*** Opening Extract ***

Indeed, core inflation, which strips out volatile food and fuel components, has been hovering over 5%, making the central bank uneasy about price pressures. That hardening instance on inflation led to a selloff in bonds in April. The yield on the 10-year sovereign note rose 10 basis points on Monday to 7.83 percent, the highest close for benchmark debt since February 2016.

Selloff deepens

Foreigners have been pulling out of the bond market given a rise in US yields, and along with a slowdown in investments in stocks, they have contributed to weakness in the rupee—Asia’s worst performer this year. That, in turn, is stoking inflationary expectations, especially imported inflation.

“If India ceases to attract substantial investment in equities and securities, we could be looking at a shortfall of $19 billion this year,” said Hugo Erken, a senior economist at Rabobank International. “All these developments do not bode well for inflation.”

Rabobank expects inflation to pick up to 6.2% later this year.

*** Closing Extract ***

### Task to complete
Continue the passage above on India's inflation, bond selloff, and weakening rupee, picking up after its final sentence.

*** Opening Data segment ***

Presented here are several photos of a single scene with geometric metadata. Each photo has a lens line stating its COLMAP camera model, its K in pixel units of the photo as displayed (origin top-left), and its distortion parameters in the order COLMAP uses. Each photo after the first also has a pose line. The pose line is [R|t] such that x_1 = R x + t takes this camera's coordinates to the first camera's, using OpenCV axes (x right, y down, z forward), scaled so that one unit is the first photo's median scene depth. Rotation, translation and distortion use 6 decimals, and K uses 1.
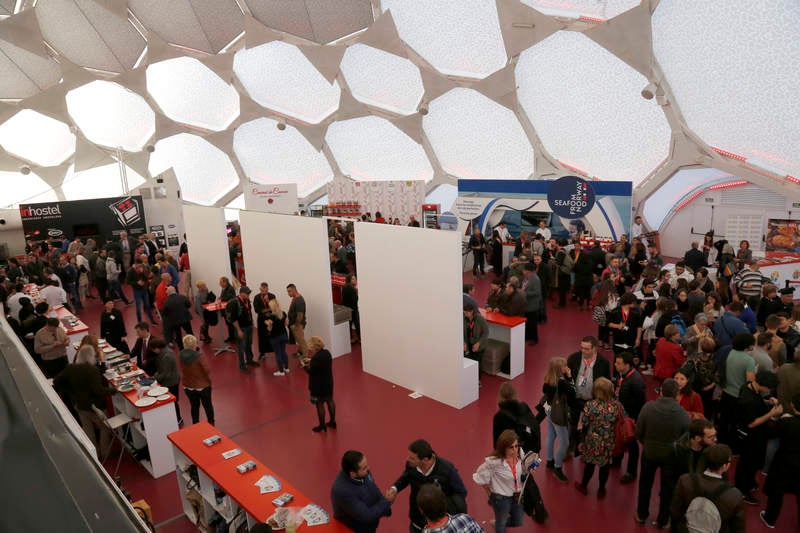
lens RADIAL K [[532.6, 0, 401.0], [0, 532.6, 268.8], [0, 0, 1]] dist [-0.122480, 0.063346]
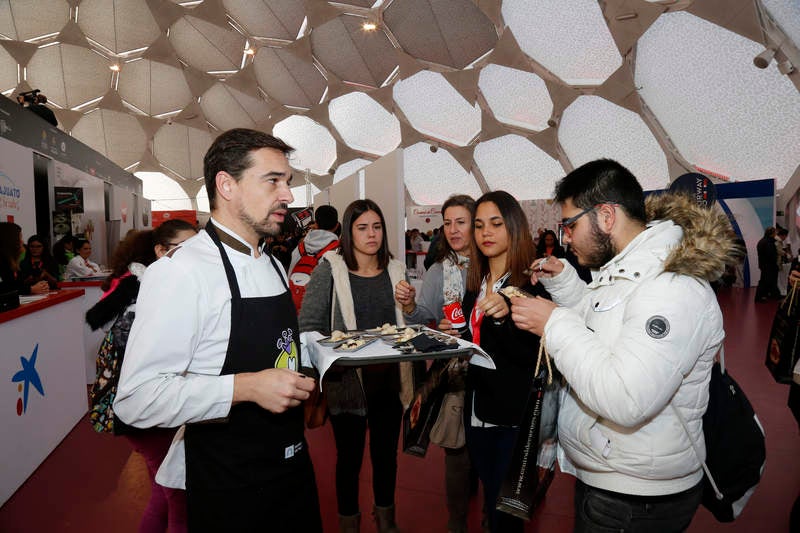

*** Closing Data segment ***

### Written reply
In a further sign, that pipeline pressures were building, wholesale prices also rose more than expected in April and there’s little respite in store. India’s state-run refiners resumed raising retail gasoline and diesel prices after a three-week break that coincided with the run-up to elections in a southern state.

HSBC Holdings Plc said in a note on Monday that rising oil prices would fan inflationary pressures in India. The bank changed its earlier call on the RBI and now expects two rate hikes this year, instead of a hold.

“From a domestic perspective, tightening may not necessarily be warranted, but the external turn raises pressure,” economists at the bank said.